Demande relative à un droit de passage

Affaire :

[E] [Y]

C/

[D] [F]

[A] [F] née [T]

Grosse délivrée le :

à :

RÉPUBLIQUE FRANÇAISE

AU NOM DU PEUPLE FRANÇAIS

A R R E T

prononcé publiquement par mise à disposition de l'arrêt au greffe de la Cour le 26 juillet 2013, les parties en ayant été préalablement avisées dans les conditions prévues au deuxième alinéa de l'article 450 du code de procédure civile.

* * * * *

APRES DÉBATS

à l'audience publique tenue le 25 mars 2013, devant :

Monsieur AUGEY, magistrat chargé du rapport,

assisté de Madame PEYRON, Greffier, présente à l'appel des causes,

Monsieur AUGEY, en application des articles 786 et 907 du Code de Procédure Civile et à défaut d'opposition a tenu l'audience pour entendre les plaidoiries, en présence de Madame BENEIX, et en a rendu compte à la Cour composée de :

Madame PONS, Président

Monsieur AUGEY, Conseiller

Madame BENEIX, Conseiller

qui en ont délibéré conformément à la loi.

dans l'affaire opposant :

APPELANT :

Monsieur [E] [Y]

né le [Date naissance 1] 1952 à [Localité 2] (65)

de nationalité française

[Adresse 2]

[Localité 2]

représenté et assisté de Maître Alain FILLASTRE, avocat au barreau de TARBES

INTIMES :

Monsieur [D] [F]

[Adresse 1]

[Localité 2]

Madame [A] [F] née [T]

[Adresse 1]

[Localité 2]

représentés par la SCP DUALE - LIGNEY, avocats à la Cour

assistés de Maître SACREZ, avocat au barreau de TOULOUSE

sur appel de la décision

en date du 26 AVRIL 2012

rendue par le TRIBUNAL DE GRANDE INSTANCE DE TARBES

Suivant acte authentique du 26 septembre 1979, Mme [C] [Y] a fait donation à son fils [E] [Y] de deux parcelles de terre d'un seul tenant situées à [Localité 2] (Hautes-Pyrénées), cadastrées section A numéros [Cadastre 2] et [Cadastre 5].

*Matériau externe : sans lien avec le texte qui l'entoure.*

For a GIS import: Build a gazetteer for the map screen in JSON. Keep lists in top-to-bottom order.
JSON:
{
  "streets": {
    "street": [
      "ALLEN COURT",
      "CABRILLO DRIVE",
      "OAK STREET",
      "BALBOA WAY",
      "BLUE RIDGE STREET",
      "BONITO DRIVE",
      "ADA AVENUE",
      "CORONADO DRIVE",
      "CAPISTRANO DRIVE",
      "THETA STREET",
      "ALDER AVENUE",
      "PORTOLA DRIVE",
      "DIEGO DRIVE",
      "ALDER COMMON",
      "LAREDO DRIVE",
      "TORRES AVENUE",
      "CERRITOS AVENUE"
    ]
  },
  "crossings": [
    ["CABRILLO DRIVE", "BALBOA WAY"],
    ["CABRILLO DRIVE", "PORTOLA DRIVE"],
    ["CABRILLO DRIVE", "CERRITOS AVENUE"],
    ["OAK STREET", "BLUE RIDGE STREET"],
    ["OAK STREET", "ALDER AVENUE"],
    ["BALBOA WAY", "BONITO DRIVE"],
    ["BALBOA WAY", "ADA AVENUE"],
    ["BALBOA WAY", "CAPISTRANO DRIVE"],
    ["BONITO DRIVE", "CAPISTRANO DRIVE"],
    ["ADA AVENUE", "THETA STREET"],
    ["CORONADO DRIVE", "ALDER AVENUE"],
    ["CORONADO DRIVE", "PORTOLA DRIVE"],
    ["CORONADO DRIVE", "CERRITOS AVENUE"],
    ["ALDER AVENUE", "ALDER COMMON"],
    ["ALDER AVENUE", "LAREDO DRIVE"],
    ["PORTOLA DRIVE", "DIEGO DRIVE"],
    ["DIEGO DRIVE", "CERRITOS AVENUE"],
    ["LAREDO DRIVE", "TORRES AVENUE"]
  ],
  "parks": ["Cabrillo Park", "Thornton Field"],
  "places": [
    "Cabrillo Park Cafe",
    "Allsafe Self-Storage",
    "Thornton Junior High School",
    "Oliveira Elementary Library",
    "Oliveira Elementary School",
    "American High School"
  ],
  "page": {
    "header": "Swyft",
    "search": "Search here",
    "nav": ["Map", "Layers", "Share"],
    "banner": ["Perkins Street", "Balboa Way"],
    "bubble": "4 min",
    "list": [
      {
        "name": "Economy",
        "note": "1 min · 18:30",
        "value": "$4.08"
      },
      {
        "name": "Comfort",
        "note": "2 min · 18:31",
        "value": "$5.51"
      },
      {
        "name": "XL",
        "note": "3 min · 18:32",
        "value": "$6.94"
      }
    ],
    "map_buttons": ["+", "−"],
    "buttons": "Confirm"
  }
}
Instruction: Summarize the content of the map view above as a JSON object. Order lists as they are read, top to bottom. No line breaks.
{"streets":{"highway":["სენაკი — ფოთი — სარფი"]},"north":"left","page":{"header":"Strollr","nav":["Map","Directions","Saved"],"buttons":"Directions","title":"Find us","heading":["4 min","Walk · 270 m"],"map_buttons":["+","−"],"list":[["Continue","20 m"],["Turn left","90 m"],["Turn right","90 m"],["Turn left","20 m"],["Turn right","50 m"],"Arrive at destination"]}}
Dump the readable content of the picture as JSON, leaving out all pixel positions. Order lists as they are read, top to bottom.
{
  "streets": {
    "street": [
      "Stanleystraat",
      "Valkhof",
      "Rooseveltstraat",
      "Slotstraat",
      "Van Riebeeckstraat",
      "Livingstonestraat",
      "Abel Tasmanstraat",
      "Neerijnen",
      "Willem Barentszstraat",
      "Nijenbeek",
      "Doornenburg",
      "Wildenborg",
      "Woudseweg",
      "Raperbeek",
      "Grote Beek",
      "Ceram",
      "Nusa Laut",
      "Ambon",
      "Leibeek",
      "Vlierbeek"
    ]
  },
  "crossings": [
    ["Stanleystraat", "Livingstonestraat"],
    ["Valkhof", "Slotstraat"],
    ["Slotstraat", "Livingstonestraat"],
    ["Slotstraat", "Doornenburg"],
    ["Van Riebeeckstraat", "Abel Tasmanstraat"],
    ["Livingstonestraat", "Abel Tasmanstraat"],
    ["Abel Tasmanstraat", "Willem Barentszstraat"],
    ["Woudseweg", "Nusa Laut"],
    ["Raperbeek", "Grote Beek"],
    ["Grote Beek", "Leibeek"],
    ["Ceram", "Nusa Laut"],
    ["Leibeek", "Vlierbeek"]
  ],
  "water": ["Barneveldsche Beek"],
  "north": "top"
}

M. et Mme [F] sont propriétaires de la parcelle voisine cadastrée section A numéro [Cadastre 1] acquise en 1970, sur laquelle ils ont fait édifier leur maison, et de la parcelle A numéro [Cadastre 6] acquise en 1983.

M. [E] [Y] soutient que le fonds voisin confronte la voie publique, mais que cependant M. et Mme [F] prétendent pouvoir bénéficier d'une servitude de passage sur son fonds concédée par un acte notarié du 8 septembre 1982, aux termes duquel la commune a déposé les pièces d'un lotissement communal, et qu'il résulte du cahier des charges du lotissement que les parcelles numéros [Cadastre 2] et [Cadastre 3] seraient grevées d'une servitude de passage au profit du lot numéro 5, c'est-à-dire la parcelle numéro [Cadastre 6] des époux [F].

Par acte d'huissier du 2 juin 2009, M. [E] [Y] a saisi le tribunal de grande instance de Tarbes d'une demande tendant à voir juger que le fonds des époux [F] n'est pas enclavé.

Par jugement avant dire droit du 16 juin 2010, le tribunal a ordonné une mesure d'expertise.

L'expert a déposé son rapport le 1er octobre 2010 dont il résulte qu'il n'existe pas de servitude de passage conventionnelle, ni d'état d'enclave absolue ou relative.

Par jugement du 26 avril 2012, le tribunal de grande instance de Tarbes a déclaré que les parcelles des époux [F] cadastrées A numéros [Cadastre 1] et [Cadastre 6] sont en état d'enclave relative, et qu'ils pourront donc accéder à leur propriété par le passage existant sur la parcelle A numéro [Cadastre 2] appartenant à M. [E] [Y], et a fait injonction à celui-ci de ne pas stationner des véhicules dans ce passage, sous astreinte de 200 € par infraction constatée.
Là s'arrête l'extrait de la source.